Nowadays, a significant portion of daily interacted posts in social media are infected by rumors. This study investigates the problem of rumor analysis in different areas from other researches. It tackles the unaddressed problem related to calculating the Spread Power of Rumor (SPR) for the first time and seeks to examine the spread power as the function of multi-contextual features. For this purpose, the theory of Allport and Postman will be adopted. In which it claims that there are two key factors determinant to the spread power of rumors, namely importance and ambiguity. The proposed Rumor Spread Power Measurement Model (RSPMM) computes SPR by utilizing a textual-based approach which entails contextual features to compute the spread power of the rumors in two categories: False Rumor (FR) and True Rumor (TR). Totally 51 contextual features are introduced to measure SPR and their impact on classification are investigated, then 42 features in two categories "importance" (28 features) and "ambiguity" (14 features) are selected to compute SPR. The proposed RSPMM is verified on two labelled datasets, which are collected from Twitter and Telegram.

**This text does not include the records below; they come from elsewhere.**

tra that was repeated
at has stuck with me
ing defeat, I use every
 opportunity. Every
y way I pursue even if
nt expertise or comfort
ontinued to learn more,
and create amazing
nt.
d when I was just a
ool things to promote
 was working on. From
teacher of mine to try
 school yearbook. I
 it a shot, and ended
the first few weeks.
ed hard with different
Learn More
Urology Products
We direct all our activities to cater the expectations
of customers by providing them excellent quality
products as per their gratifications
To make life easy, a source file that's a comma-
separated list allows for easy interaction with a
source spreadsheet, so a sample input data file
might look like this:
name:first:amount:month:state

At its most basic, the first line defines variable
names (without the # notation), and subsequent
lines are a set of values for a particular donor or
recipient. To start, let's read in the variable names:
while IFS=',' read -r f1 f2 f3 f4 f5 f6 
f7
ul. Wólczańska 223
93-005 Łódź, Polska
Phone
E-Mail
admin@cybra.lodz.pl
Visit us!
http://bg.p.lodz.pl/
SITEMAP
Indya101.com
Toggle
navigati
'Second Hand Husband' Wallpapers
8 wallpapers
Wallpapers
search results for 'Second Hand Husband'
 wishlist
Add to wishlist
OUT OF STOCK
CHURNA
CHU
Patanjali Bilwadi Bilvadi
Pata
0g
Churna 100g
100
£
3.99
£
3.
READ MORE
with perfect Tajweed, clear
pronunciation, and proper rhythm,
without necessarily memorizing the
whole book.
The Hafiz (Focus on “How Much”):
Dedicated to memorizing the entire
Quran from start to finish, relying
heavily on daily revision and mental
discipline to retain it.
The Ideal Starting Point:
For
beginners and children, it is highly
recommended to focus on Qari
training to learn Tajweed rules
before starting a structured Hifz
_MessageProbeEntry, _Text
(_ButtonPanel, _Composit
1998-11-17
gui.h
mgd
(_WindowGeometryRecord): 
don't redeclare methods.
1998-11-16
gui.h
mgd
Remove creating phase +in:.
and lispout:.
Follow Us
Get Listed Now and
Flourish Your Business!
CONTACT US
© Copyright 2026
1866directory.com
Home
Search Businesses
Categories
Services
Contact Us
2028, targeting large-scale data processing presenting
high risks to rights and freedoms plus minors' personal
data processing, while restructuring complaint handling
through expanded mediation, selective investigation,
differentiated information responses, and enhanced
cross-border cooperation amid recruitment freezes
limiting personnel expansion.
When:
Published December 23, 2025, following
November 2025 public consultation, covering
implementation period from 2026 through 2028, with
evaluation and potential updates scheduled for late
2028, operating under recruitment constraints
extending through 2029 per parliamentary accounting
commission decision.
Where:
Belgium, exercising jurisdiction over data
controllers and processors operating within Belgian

The results show that (i) the proposed new features are effective and efficient to discriminate between FRs and TRs. (ii) the proposed RSPMM approach focused only on contextual features while existing techniques are based on Structure and Content features, but RSPMM achieves considerably outstanding results (F-measure=83 significantly distinguish between FR and TR, in addition, it can be useful as a new method to verify trueness of rumors.